There was no reason, as it turns out, to lock down as most states did. They did so largely because of a computer model that estimated 2.2 million deaths in the U.S. from COVID-19. I remain convinced that the lockdowns were one of the greatest public policy boondoggles in the history of our country.

This doesn’t mean I don’t think COVID-19 poses a real danger. It most certainly does. But our approach to this disease needs to be similar to our approach to a myriad of other things in life. It is a matter of risk assessment and risk management.

One of the problems with the thinking of many with regard to the lockdowns is the failure to understand the great consequences they have. There are social, economic, and, yes, health consequences for what we’ve done. In the case of the economic consequences, we’ve done some things that will affect people for generations to come. 

A friend of mine wrote that not locking down was simply “letting people die so that the stores could stay open.” I didn’t buy her premise, of course, but what really struck me is that she seemed oblivious to the fact that a lot of people were going to get hurt and hurt badly by the lockdowns.
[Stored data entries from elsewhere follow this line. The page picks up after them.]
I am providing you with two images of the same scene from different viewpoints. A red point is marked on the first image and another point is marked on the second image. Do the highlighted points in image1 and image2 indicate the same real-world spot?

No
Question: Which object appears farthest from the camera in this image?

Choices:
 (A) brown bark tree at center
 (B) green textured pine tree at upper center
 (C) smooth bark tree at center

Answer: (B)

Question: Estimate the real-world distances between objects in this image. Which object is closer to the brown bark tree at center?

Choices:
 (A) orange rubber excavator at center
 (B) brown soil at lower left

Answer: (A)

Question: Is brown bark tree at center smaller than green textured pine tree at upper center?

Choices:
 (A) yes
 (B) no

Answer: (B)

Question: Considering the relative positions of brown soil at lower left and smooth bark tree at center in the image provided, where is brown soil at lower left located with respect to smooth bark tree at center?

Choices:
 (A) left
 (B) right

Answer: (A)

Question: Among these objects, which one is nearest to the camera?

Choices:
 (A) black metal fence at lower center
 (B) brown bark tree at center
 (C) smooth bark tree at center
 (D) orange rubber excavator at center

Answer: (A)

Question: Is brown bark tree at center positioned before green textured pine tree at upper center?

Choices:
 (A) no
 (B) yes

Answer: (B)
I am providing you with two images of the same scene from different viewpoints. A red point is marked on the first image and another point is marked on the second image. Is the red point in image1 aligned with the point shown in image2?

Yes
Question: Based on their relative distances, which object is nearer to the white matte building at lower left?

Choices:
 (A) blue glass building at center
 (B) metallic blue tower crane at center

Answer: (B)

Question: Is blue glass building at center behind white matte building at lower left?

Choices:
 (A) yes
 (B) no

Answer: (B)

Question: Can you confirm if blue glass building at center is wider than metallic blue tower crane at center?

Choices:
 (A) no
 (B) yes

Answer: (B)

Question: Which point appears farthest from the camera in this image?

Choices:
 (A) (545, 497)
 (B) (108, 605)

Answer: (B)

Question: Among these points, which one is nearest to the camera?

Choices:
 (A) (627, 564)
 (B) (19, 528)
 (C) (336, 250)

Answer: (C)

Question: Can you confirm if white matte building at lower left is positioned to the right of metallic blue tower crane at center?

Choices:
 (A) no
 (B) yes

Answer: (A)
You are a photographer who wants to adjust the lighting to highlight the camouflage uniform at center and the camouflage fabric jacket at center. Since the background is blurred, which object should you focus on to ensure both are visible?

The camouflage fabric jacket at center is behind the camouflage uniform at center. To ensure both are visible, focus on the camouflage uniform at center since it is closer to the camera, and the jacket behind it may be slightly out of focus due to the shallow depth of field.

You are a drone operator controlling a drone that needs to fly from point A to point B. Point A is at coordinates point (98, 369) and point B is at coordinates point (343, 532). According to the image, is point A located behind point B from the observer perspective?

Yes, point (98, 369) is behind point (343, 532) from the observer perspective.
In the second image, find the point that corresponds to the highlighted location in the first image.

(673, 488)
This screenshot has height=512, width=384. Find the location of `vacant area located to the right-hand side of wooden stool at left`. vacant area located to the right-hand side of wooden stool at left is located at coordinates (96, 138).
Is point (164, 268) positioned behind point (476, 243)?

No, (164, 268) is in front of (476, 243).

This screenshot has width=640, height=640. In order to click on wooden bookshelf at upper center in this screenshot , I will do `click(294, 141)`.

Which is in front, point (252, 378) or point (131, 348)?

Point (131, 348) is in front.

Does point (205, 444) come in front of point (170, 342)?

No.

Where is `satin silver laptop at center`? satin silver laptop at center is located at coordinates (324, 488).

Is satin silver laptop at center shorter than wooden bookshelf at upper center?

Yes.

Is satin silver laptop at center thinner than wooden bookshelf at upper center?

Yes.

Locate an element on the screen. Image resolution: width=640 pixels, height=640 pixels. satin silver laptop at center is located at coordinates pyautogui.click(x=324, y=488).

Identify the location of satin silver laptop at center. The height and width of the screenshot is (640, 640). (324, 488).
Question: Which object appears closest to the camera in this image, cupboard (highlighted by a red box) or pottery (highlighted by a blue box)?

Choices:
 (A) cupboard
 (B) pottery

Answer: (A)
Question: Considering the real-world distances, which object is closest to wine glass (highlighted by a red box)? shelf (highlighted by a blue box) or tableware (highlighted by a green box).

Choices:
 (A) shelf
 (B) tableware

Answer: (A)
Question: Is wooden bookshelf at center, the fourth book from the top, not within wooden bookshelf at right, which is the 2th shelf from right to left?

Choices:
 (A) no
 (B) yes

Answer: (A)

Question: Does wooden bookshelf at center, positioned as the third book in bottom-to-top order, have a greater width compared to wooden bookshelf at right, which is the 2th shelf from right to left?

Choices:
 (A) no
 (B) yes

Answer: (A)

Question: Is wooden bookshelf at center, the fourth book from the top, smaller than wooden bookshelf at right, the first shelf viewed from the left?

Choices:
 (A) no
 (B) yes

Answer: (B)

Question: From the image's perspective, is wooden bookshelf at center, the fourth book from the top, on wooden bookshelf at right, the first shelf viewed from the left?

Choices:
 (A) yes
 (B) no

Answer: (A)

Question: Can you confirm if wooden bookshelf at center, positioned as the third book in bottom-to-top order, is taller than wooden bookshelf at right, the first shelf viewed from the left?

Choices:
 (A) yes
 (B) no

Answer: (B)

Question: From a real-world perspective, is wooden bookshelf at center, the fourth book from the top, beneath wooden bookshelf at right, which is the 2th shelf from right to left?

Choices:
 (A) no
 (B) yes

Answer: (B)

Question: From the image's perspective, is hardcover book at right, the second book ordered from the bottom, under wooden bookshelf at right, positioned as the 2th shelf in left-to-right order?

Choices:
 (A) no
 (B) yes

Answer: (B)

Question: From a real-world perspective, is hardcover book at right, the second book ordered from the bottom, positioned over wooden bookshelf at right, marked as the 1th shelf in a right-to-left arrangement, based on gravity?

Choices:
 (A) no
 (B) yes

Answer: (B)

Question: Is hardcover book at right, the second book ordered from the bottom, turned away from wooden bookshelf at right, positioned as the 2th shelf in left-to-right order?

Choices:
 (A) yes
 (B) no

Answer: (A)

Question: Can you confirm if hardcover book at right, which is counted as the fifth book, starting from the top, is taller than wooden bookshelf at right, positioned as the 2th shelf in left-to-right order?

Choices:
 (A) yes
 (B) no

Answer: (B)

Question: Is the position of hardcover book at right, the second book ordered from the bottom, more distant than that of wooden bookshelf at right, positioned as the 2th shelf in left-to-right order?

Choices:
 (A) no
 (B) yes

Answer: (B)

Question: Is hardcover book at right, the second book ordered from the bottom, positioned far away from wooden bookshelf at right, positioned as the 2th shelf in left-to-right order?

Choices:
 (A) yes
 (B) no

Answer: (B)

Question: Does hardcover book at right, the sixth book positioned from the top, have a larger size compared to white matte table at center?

I haven’t seen the updated numbers, but it was forecast in Rhode Island earlier this year, for example, that they would permanently lose 50 percent of their restaurants by the end of six months. If the development of a vaccine took a year, they would permanently lose 75 percent of them. Think of the lost jobs and the lost wealth in such a scenario. Think of the lost tax revenue to the state. It’s all rather mind-boggling. 

It didn’t have to be that way. Our health experts knew very early on who was at high risk. Our resources and efforts should have been directed to protect the people in those high risk categories. In the case of nursing homes and long term care facilities, the U.S. (as well as other countries) miserably failed in protecting many of them. Why we were obsessed with closing businesses and schools and the like while thousands of people were dying in these facilities will be something I suspect that epidemiologists and other medical experts will be studying for years to come.

This is Brian Myers with your Caffeinated Thought of the Week.